Des commissions à 3 centimes d'euros le colis, pas étonnant qu'ils soient nombreux à jeter l'éponge. Le fameux paiement en visibilité argumenté par une commerçante s'entend mais en fait j'ai envie de dire pas vraiment. Chez moi pendant des années, c'était un buraliste à 10 km tout de même qui avait le mondial relay. L'idée de prendre mondial relay c'est de faire une économie sur les frais de transports. La moralité, c'est que je ne vais pas me lancer dans des jeux d'argent, me mettre à fumer ou encore acheter des journaux que je ne vais pas lire. C'est un non-sens par rapport à l'opération de base qui consiste à faire des économies. Depuis c'est un carrefour city qui a pris le relai, si je puis dire, et dans ce cas, j'ai toujours quelque chose à acheter même si c'est légèrement plus cher qu'en grande surface.
Mondial relay d'ailleurs, doit bien sentir le vent tourner en installant à proximité de nombreuses enseignes comme Aldi, Lidl, Intermarché, des boites de récupération. Cinq jours de délai maximum, le client roi, c'était avant. Par contre, pour de gros colis, comme des croquettes de chats par 10 kilos, difficile de se passer des points relais. On sait qu'à la sortie, quand les petits commerçants arrêteront, ce sera le destinataire qui fera davantage de km tant les tarifs de la poste sont fous.
Les chinois boivent moins de vin, comme quoi le phénomène est mondial, mais surtout les chinois font du vin en Chine. Et je suis sûr qu'ils doivent bien maîtriser le domaine. Un vin fabriqué en Chine, c'est du vin de proximité, c'est du vin moins cher à produire.
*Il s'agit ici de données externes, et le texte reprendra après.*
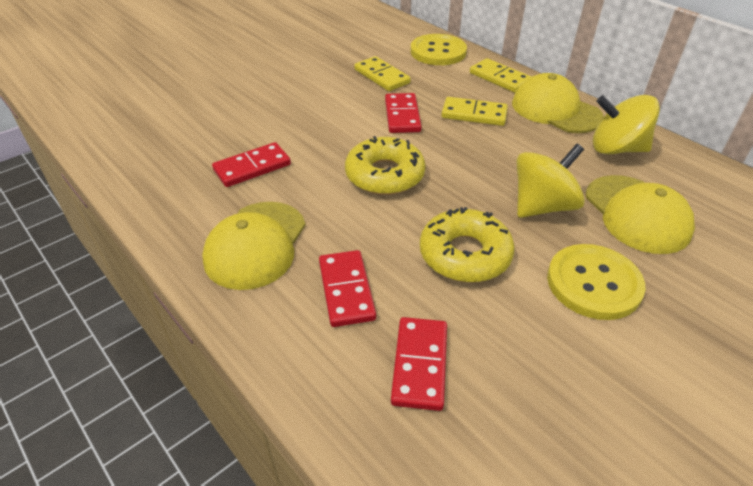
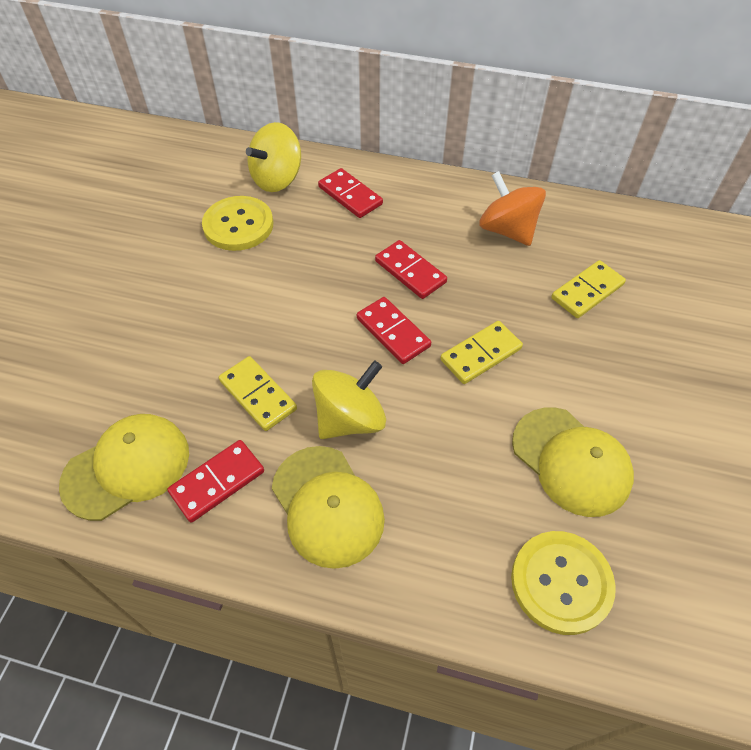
orange spinning top: none = 0 -> [479,171,546,246] = 1
yellow donut: [345,136,426,195] [420,207,515,282] = 2 -> none = 0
Un article qui personnellement ne me surprend pas. Il faut en finir avec cette tradition des cadeaux de Noël. On ne s'étonnera qu'en parallèle, le cadeau qui sera au pied du sapin c'est l'argent : Noël : stop à la chasse aux cadeaux, voici ce que veulent les Français. L'argent, c'est peut-être impersonnel, mais on est certain qu'on ne se rate pas. L'article de Slate est assez édifiant je trouve et marque effectivement que le cadeau qu'on reçoit c'est un cadeau pas vraiment pour soi mais plutôt pour celui qui l'offre. Je préfère mieux demander ce que les gens veulent ou ne rien offrir.
L'exemplarité type du dysfonctionnement de la France. J'entends dans de nombreux podcasts que la France ne peut être qu'une grande nation et que notre peuple ne peut fonctionner que dans l'exceptionnel ou dans le sordide. Se rattacher en permanence à l'histoire de France c'est oublier le nivellement mondial des réseaux sociaux et des influences étrangères. La culture aujourd'hui est mondiale, être français ne veut plus dire grand-chose. Ce qui est certain, c'est que les politiques continuent de voir un grand pays avec une dette de 1000 milliards. Il serait peut-être temps d'oublier la gloire passée pour réaliser que les caisses sont vides et que ce type d'événement n'est bon qu'à creuser les déficits.